TEXTE FOURNI →

Lorsque Felix D'Eon, artiste queer qui a grandi en Californie, rentre en 2013 au Mexique, son pays natal, l'envie de revisiter le jeu traditionnel "La Lotería" s'impose immédiatement.
Son idée est de moderniser le bingo mexicain en représentant les queers (personne dont l'orientation ou l'identité sexuelle ne correspond pas aux modèles dominants) latinx (mot neutre pour désigner des personnes vivant aux États-Unis dont la culture est principalement latino-américaine) sous un jour de fête.
"La Lotería" : bien plus qu'un jeu de bingo
"Quand j'étais petit, nous jouions à la loterie et la plupart de mes amis latinx également", explique Felix D'Eon. "Ce jeu contient une charge émotionnelle puissante dans la communauté latinx, il fait partie de notre héritage."
C'est ce patrimoine ludique qu'a également voulu explorer l'artiste américaine Teresa Villegas.

ENTRÉES DU CORPUS →
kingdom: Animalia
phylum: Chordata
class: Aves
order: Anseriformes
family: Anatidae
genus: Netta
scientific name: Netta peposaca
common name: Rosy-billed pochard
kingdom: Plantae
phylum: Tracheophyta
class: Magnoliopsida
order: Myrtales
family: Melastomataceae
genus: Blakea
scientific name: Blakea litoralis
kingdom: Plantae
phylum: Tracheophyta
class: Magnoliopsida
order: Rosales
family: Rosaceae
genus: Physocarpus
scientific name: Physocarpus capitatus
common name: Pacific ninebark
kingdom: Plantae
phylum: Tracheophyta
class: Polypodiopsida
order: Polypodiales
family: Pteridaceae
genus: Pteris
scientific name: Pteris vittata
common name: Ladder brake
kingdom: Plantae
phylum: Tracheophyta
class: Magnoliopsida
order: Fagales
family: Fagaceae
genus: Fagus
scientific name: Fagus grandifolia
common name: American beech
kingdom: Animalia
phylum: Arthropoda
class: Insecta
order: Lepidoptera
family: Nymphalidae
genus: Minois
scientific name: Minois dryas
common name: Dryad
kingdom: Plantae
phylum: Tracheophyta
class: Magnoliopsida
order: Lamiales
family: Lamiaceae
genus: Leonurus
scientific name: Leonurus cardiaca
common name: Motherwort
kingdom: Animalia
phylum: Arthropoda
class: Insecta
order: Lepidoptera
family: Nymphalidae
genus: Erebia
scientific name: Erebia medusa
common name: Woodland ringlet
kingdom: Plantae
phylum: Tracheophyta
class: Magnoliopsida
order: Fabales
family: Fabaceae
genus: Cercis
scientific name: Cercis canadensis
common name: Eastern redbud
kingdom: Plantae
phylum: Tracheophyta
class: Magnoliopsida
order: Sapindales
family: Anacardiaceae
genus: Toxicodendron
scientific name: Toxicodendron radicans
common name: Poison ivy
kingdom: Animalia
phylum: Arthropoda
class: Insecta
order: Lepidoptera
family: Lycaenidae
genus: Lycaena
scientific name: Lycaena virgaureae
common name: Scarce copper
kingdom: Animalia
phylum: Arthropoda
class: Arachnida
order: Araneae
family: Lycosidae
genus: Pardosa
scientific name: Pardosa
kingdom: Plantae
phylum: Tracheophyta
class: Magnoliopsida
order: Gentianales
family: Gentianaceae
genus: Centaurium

TÂCHES À RÉALISER →
A - D'après le texte sur le jeu « La Lotería », en quelle année Felix D'Eon rentre-t-il au Mexique ?
B - Poursuivez le texte sur le jeu « La Lotería » à la suite de sa dernière phrase.

LISTE DES RÉPONSES →
A - En 2013.

B -
Dans son installation artistique intitulée "Lotería : An Exploration of Mexico", elle déclare : "Chaque culture a ses idiomes et ses icônes - certains mots et images transcendent le sens littéral et résident dans la psyché des gens. C'est le cas de la Lotería."
Autrice du livre "¡ Loterie !", Gloria Arjona affirme : "La Lotería n'est pas seulement un jeu, c'est une tradition. Cela fait partie de notre identité."
Un Français éditeur de la Lotería
Gloria Arjona, ajoute : "Peu de personnes savent que la loterie a été produite au Mexique par un immigrant français : Clemente Jacques, arrivé dans l'état de Campeche pour ouvrir la première usine de conserves alimentaires".
En 1887, l'homme d'affaires Don Clemente Jacques produit de nombreux articles : produits alimentaires, bouchons, bouteilles et mêmes des munitions. Dans son imprimerie, il fabrique des étiquettes pour les aliments emballés, des publicités, des invitations, des cadeaux, des calendriers et la version "Don Clemente Gallo" du jeu de la Lotería !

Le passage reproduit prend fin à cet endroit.